Russell Buonor/Anatomy BUONOR at JEFLIN.TJU.EDU
Wed Mar 29 09:11:26 EST 1995



On Wed, 29 Mar 1995, Giovanni Maga wrote:

> In article <Pine.3.89.1.2-VMS-7.9503230936.A578594-0100000 at JEFLIN.TJU.EDU>,
> BUONOR at JEFLIN.TJU.EDU (Russell Buonor/Anatomy) wrote:
> 
> 
> 
> > > >MDbones1 at ix.netcom.com (Dee Bones) wrote:
> > > >>
> > > >> Suppose that you are a cell with a complete & fully functional set of
> > >
> > > >> organelles...
> > > >> Now, for whatever reason you must sacrifice one of those organelles
> > > yet
> > > >> remain alive.
> > > >> Which cellular organelle would you give up and why?  What are the
> > > >> consequences???
> > > >>
> > > >> Thanks in advance to all...............DeeBones
> > > >
> 
> > Let those mitochondria go, ferment and survive at a slower more relaxed pace!
> >
> > Russ Buono  consumer of wine and beer!!
> 
> 
> This idea of mitochondria to go has been forwarded by many answers to this
> question. I am not sure it can be a general argument that they can leave
> without problems for the cell. For sure, the cell usually do not have to
> choose (and if I were a cell I wouldn't choose as well). Loss of some
> organelles is just the result of evolution, i.e. selection for some
> variants (which arise spontaneously and randomly) which have more fitness
> for a particular enviroment. Change env. and you will change the kind of
> mutation selected. Thus, for some cell is good not to have mitochondria
> (BTW, in yeast you *do not* loose the chromosomal genes for mitochondrial
> proteins) for other ones not. Someone else cited flagellated protozoa (such
> as Trichonympha, Barbulanympha, Pyrsonympha) that live in the hindgut of
> lower termites and the wood-feeding roach, Cryptocercus.
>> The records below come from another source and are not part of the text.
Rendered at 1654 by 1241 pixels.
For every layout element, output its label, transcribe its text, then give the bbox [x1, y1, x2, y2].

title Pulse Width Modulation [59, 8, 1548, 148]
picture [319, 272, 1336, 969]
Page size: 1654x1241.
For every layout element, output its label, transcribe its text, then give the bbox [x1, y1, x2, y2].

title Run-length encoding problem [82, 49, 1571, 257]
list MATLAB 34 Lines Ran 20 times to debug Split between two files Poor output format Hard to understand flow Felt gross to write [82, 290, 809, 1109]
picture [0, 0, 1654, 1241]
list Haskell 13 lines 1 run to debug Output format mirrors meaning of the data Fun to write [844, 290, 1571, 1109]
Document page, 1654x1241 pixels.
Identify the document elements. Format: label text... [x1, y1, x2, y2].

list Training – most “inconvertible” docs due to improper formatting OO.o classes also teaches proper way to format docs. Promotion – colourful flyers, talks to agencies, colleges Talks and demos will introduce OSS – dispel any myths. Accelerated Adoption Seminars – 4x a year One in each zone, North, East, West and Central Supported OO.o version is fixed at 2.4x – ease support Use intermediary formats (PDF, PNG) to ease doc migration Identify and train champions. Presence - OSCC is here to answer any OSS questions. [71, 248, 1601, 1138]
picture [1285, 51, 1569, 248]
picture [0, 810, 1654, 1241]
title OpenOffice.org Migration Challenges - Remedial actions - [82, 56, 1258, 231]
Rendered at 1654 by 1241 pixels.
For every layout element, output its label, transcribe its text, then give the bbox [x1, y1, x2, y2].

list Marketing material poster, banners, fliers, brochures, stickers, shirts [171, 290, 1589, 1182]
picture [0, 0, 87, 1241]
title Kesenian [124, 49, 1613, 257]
It is clear that
> this is a special case of adaptation to a particular enviroment (but if I
> were a cell and still keeping my common sense I would not like to live
> inside a termite) but it cannot be general.
> maga at vetbio.unizh.ch
> 
> 
Hey how about the human lens fiber cells.  After differentiation they 
lose all their organells, nucleus, mitos, all of them.  Then they stay 
stable and transparent for 60, 70 , or even 80 years. 
Russ Buono, still consuming beer and wine!